Le polemiche sui vaccini non si spengono. Le misure urgenti che vengono adottate per tutelare la salute della popolazione e per consentire la ripartenza del paese non sono senza costi sociali e psicologici importanti a cui le persone fanno fatica ad adattarsi. Non è facile riuscire ad armonizzare le diverse esigenze ed emergenze generate dall’andamento dei contagi da Covid-19 con i vissuti e le esigenze di ciascuna persona.
Non è facile governare un Paese, e la cosa diventa più complicata quando bisogna indicare e tenere la rotta durante una emergenza ed emanare misure che comportano sacrifici particolari per tutti, che non trovano consenso e generano malumori.

- DATI FORNITI
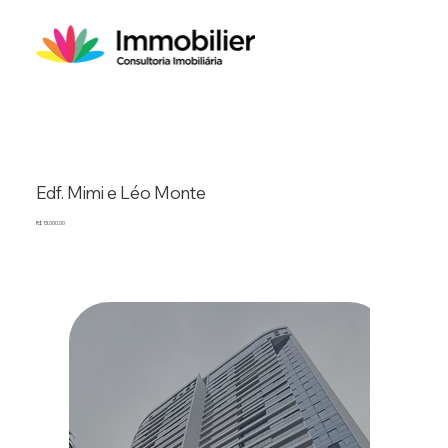
Edf. Mimi e Léo Monte
R$ 13.000,00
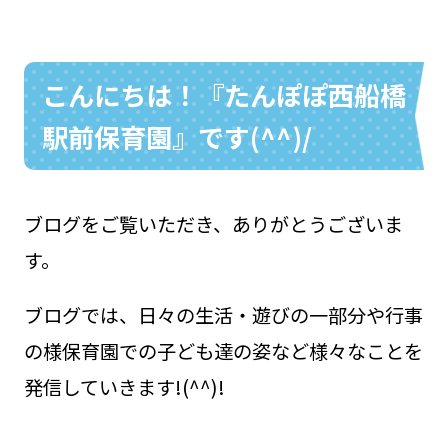
こんにちは！『たんぽぽ西船橋
お問い合わせ
048-631-3721
駅前保育園』です(^^)/
ブログをご覧いただき、ありがとうございま
す。
ブログでは、日々の生活・遊びの一部分や行事
の様保育園での子ども達の姿など様々なことを
発信していきます!(^^)!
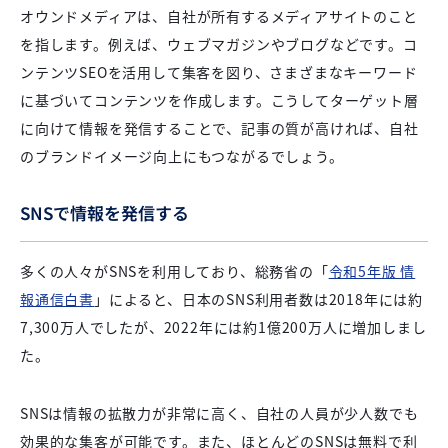
オウンドメディアは、自社が所有するメディアサイトのこと
を指します。例えば、ウェブマガジンやブログなどです。コ
ンテンツSEOを活用して集客を図り、さまざまなキーワード
に基づいてコンテンツを作成します。こうしてターゲット層
に向けて情報を発信することで、記事の質が高ければ、自社
のブランドイメージ向上にもつながるでしょう。
SNSで情報を発信する
多くの人々がSNSを利用しており、総務省の「
令和5年版 情
報通信白書
」によると、日本のSNS利用者数は2018年には約
7,300万人でしたが、2022年には約1億200万人に増加しまし
た。
SNSは情報の拡散力が非常に高く、自社の人員が少人数でも
効果的な集客が可能です。また、ほとんどのSNSは無料で利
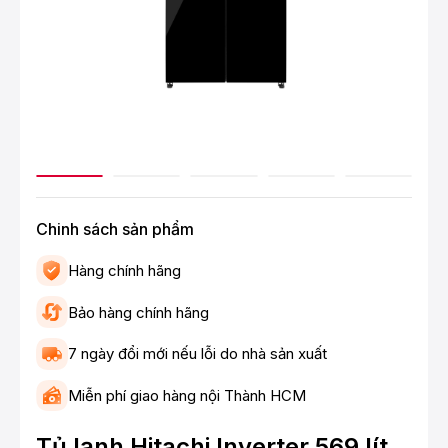
Chinh sách sản phẩm
Hàng chính hãng
Bảo hàng chính hãng
7 ngày đổi mới nếu lỗi do nhà sản xuất
Miễn phí giao hàng nội Thành HCM
Tủ lạnh Hitachi Inverter 569 lít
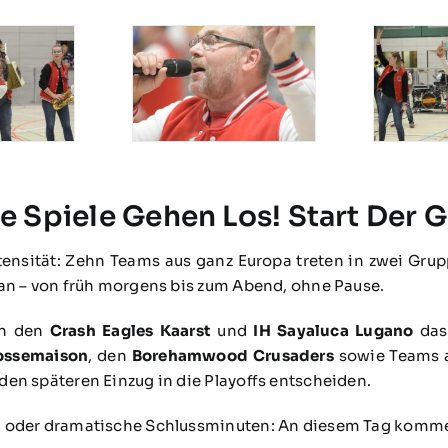
Die Spiele Gehen Los! Start De
 Intensität: Zehn Teams aus ganz Europa treten in zwei G
lan – von früh morgens bis zum Abend, ohne Pause.
en den
Crash Eagles Kaarst
und
IH Sayaluca Lugano
das 
ossemaison
, den
Borehamwood Crusaders
sowie Teams a
en späteren Einzug in die Playoffs entscheiden.
 oder dramatische Schlussminuten: An diesem Tag kommen 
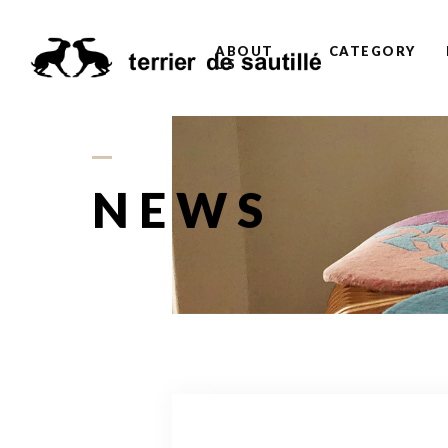
ABOUT
CATEGORY
US
NEWS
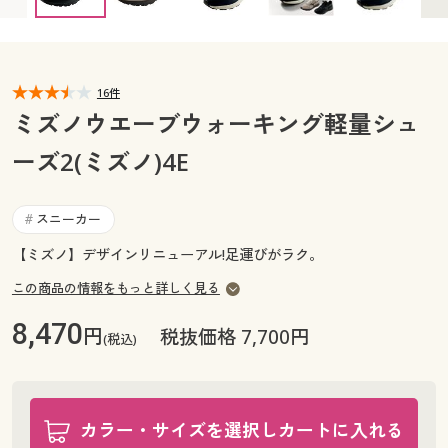
27.5cm ○ 在庫わずか
カタログ無料プレゼント
マイページ
会員メニュー
閲覧履歴
16件
マイページ
ミズノウエーブウォーキング軽量シュ
お気に入り
ーズ2(ミズノ)4E
閲覧履歴
サポート
お気に入り
スニーカー
#
ご利用ガイド
【ミズノ】デザインリニューアル!足運びがラク。
サポート
この商品の情報をもっと詳しく見る
よくある質問とお問い合わせ
ご利用ガイド
8,470
円
税抜価格 7,700円
(税込)
よくある質問とお問い合わせ
カラー・サイズを選択しカートに入れる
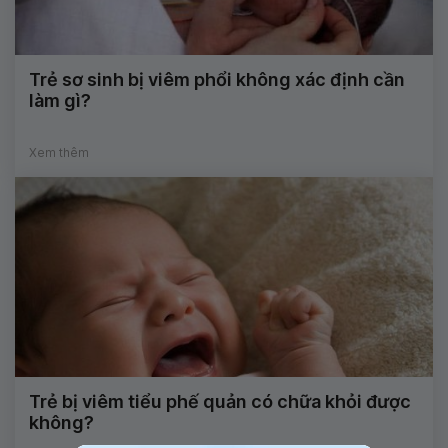
Trẻ sơ sinh bị viêm phổi không xác định cần
làm gì?
Xem thêm
Trẻ bị viêm tiểu phế quản có chữa khỏi được
không?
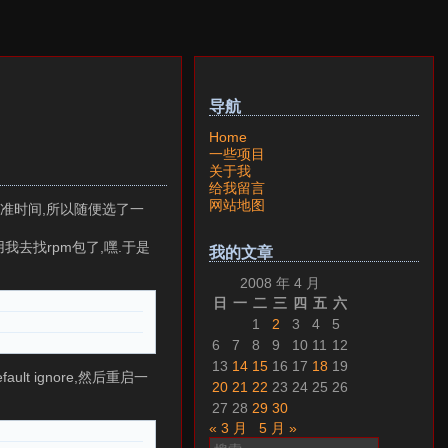
导航
Home
一些项目
关于我
给我留言
网站地图
准时间,所以随便选了一
用我去找rpm包了,嘿.于是
我的文章
2008 年 4 月
日
一
二
三
四
五
六
1
2
3
4
5
6
7
8
9
10
11
12
13
14
15
16
17
18
19
lt ignore,然后重启一
20
21
22
23
24
25
26
27
28
29
30
« 3 月
5 月 »
搜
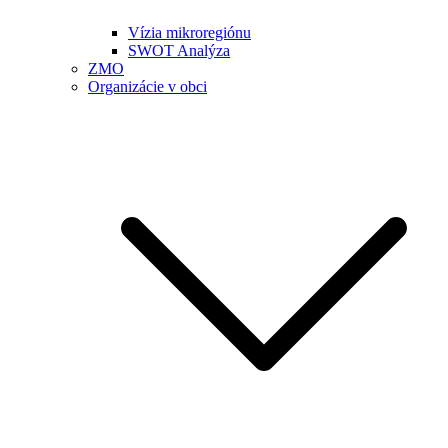
Vízia mikroregiónu
SWOT Analýza
ZMO
Organizácie v obci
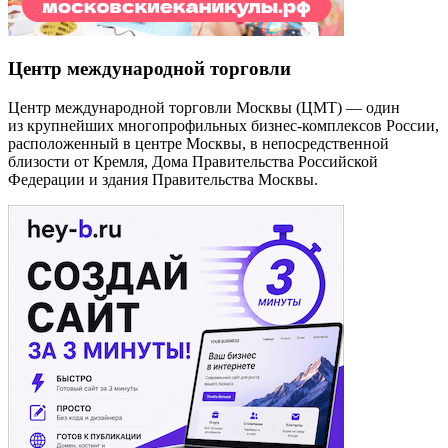
Центр международной торговли
Центр международной торговли Москвы (ЦМТ) — один
из крупнейших многопрофильных бизнес-комплексов России,
расположенный в центре Москвы, в непосредственной
близости от Кремля, Дома Правительства Российской
Федерации и здания Правительства Москвы.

- ESERCIZI
(1) Rispondi alle domande sul testo sui vaccini.
(a) Che cosa non si spegne?
(b) Oltre a tutelare la salute della popolazione, a che cosa servono le misure urgenti?
(c) Quando governare un Paese diventa più complicato?
(2) Riprendi il testo sui vaccini e continualo dal punto in cui si interrompe.
Le voci non servono per svolgere gli esercizi.

- SOLUZIONI
(1)
(a) Le polemiche sui vaccini.
(b) A consentire la ripartenza del paese.
(c) Quando bisogna indicare e tenere la rotta durante un'emergenza ed emanare misure che comportano sacrifici particolari per tutti, che non trovano consenso e generano malumori.

(2)
La questione dei vaccini è una di queste misure: auspicati e attesi nelle prime ondate del Covid, contestati e ostacolati da alcune frange di popolazione quando ne fu autorizzato l’uso nella scorsa primavera. Il bombardamento mediatico e i commenti che si leggono sui social a proposito dei vaccini amplificano la portata delle notizie, spesso le inquinano, e le paure invece che ridimensionarsi tendono a crescere. Le reazioni che tale situazione produce tendono a polarizzare le posizioni tra chi fa prevalere il buon senso e il bene comune, e chi è più refrattario ad accogliere le indicazioni delle istituzioni, tra chi si fa carico di sottoporsi ai vaccini e chi invece li combatte. Scelte che generano tensioni ed alzano muri che non aiutano il confronto. La ripresa delle attività quotidiane e lavorative, il ritorno alla “normalità” richiede invece un Paese coeso nel combattere i contagi.
La questione dei vaccini ha generato nelle famiglie situazioni assurde ed imbarazzanti, fonte di disagio per chi ne è coinvolto: amici di lunga data o parenti stretti che conosciamo da una vita, improvvisamente li troviamo schierati su un fronte di irriducibili. Chi lo racconta non si capacita, non ne comprende la radicalizzazione delle posizioni, e la prima conseguenza che genera è il congelamento delle relazioni.
Questa pandemia ci sta insegnando una cosa importante, che nessuno si salva da solo, che la nostra vita (anche se non lo vogliamo) è connessa con il resto del mondo e che ne possiamo uscire solo tutti insieme. Lo abbiamo annunciato con uno slogan dai balconi nella primavera di 2 anni fa con quel “Ce la faremo”.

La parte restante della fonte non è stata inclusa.